Os professores da rede municipal de Arapoema denunciaram que tiveram o acesso às escolas impedido após a troca das fechaduras das unidades de ensino durante a greve da categoria, iniciada em 29 de maio. Segundo o Sindicato dos Trabalhadores em Educação no Estado do Tocantins (Sintet), a medida teria sido determinada pela Secretaria Municipal de Educação e agravou o impasse entre os profissionais e a gestão municipal.

De acordo com a presidente do Sintet Regional de Colinas, Alexandra Machado, os servidores foram surpreendidos nesta segunda-feira, 8, ao tentarem entrar nas escolas e encontrarem as portas com novas fechaduras.

“O secretário municipal de Educação de Arapoema, Neurivan Sousa, trocou todas as fechaduras das portas escolares e trancou as unidades escolares, proibindo até mesmo o acesso do próprio professor à sala de aula. Esse é o nível a que chegou o andamento da greve aqui em Arapoema”, afirmou a dirigente sindical.

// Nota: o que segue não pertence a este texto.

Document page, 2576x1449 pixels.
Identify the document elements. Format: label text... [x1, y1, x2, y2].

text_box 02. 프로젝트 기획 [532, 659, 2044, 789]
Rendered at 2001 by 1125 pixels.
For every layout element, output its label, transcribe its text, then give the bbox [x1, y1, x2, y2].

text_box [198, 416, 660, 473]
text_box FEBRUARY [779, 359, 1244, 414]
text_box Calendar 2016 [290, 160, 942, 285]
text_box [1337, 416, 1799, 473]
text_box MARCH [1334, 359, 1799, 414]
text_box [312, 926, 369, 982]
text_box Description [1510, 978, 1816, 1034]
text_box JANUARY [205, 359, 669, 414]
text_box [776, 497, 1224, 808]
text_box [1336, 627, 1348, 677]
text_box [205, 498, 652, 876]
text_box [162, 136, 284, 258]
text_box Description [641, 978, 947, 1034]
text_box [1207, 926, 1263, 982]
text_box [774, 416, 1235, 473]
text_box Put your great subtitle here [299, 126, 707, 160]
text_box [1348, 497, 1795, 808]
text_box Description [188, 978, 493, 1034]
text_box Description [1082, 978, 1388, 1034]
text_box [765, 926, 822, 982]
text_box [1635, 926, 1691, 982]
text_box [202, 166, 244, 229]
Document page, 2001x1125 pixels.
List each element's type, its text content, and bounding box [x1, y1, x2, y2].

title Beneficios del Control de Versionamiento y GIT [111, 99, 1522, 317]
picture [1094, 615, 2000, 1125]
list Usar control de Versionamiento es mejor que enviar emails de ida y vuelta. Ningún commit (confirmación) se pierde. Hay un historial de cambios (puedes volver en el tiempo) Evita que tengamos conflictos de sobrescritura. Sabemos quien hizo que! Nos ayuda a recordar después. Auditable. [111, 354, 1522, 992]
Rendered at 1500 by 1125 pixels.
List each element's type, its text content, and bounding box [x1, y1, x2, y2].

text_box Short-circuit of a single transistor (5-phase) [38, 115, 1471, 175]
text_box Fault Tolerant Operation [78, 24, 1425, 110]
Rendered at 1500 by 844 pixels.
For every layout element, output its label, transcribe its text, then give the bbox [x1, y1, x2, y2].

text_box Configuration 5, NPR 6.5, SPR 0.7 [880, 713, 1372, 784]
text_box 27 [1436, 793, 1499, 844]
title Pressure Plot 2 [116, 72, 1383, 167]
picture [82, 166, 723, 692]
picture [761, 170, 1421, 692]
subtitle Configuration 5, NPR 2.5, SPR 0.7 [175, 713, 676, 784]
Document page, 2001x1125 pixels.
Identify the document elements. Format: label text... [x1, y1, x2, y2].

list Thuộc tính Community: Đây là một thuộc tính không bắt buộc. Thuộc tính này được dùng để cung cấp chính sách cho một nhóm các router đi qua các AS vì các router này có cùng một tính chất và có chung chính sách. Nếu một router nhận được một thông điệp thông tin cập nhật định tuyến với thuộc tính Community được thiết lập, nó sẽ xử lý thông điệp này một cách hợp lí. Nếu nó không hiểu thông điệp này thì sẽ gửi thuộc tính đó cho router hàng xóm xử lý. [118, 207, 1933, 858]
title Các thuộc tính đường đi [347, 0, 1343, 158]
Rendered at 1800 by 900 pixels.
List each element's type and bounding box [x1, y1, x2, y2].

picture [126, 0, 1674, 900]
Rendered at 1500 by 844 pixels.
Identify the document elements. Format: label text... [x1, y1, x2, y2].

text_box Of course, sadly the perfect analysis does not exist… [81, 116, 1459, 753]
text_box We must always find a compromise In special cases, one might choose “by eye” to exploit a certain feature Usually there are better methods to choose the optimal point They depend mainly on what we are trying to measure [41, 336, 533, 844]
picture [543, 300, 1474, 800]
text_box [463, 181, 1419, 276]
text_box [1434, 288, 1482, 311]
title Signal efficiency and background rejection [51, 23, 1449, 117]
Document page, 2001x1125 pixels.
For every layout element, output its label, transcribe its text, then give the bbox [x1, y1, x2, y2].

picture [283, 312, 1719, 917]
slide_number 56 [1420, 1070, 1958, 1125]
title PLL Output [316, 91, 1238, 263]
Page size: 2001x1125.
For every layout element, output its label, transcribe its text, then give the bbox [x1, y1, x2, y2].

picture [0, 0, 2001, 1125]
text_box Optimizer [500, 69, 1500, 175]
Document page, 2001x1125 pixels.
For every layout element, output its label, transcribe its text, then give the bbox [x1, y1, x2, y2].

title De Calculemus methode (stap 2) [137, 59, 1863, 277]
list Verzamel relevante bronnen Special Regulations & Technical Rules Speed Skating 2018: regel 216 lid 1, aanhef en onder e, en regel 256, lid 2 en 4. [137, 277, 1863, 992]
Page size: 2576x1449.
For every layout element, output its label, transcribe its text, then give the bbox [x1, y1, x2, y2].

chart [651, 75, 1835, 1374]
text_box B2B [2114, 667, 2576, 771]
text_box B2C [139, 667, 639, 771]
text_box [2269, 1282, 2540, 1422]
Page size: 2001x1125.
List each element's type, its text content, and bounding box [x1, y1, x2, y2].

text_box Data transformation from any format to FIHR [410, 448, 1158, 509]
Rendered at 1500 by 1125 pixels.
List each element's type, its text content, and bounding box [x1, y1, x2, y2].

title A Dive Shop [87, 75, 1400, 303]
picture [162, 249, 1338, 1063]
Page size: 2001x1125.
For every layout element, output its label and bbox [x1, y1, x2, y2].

A paralisação completa quase duas semanas sem acordo entre a categoria e a Prefeitura de Arapoema. Segundo o sindicato, mais de 700 estudantes estão sem aulas em razão da falta de avanço nas negociações sobre as reivindicações apresentadas pelos profissionais da educação.

O Sintet sustenta que, desde o início da greve, vinha sendo respeitado o percentual mínimo de funcionamento previsto na legislação para serviços essenciais. No entanto, após a troca das fechaduras, os professores teriam sido impedidos de acessar os prédios públicos, inclusive para desempenhar atividades relacionadas ao movimento grevista.

Categoria cobra diálogo

A presidente do sindicato afirma que os trabalhadores seguem mobilizados diante da ausência de propostas concretas por parte da administração municipal.

“Diante da inércia da atual gestão em dialogar com o sindicato e com a categoria, buscando mecanismos para que os professores retornem às salas de aula e os alunos aos espaços escolares, os trabalhadores permanecem em greve. Trata-se de uma luta legítima, contínua e permanente pelos direitos dos professores de Arapoema”, declarou Alexandra Machado.

A dirigente também criticou a condução do conflito pela Secretaria Municipal de Educação.

“Nossa luta é legítima. Em vez de sentar e dialogar com a categoria, o secretário optou por trocar as fechaduras das escolas e impedir o acesso dos professores. O cidadão e a cidadã arapoemense precisam conhecer as dificuldades que esses profissionais estão enfrentando diante de uma gestão que insiste em não negociar”, afirmou.

Audiência pública

Em meio ao impasse, a Câmara Municipal de Arapoema convidou representantes do sindicato para participar de uma audiência pública marcada para esta quarta-feira, 10, às 19 horas.

A expectativa da categoria é que o encontro abra espaço para a discussão das reivindicações dos profissionais e contribua para a retomada das negociações com o Executivo municipal.

O Sintet também convocou a população para acompanhar o debate.

“Convidamos toda a população de Arapoema para conhecer a realidade e a verdade vividas pelos professores, e não as informações inverídicas que vêm sendo divulgadas pela gestão municipal sobre os direitos da categoria”, disse Alexandra Machado.

Os professores realizaram uma assembleia nesta segunda-feira, 8, para avaliar o andamento do movimento e definir os próximos passos da mobilização. Segundo o sindicato, a greve será mantida até que a prefeitura apresente uma proposta capaz de atender às reivindicações da categoria.

Outro lado

O Jornal Opção Tocantins solicitou posicionamento da Prefeitura de Arapoema e da Secretaria Municipal de Educação sobre as denúncias feitas pelo sindicato, incluindo a suposta troca das fechaduras das escolas e o andamento das negociações com os professores. O espaço permanece aberto para manifestação.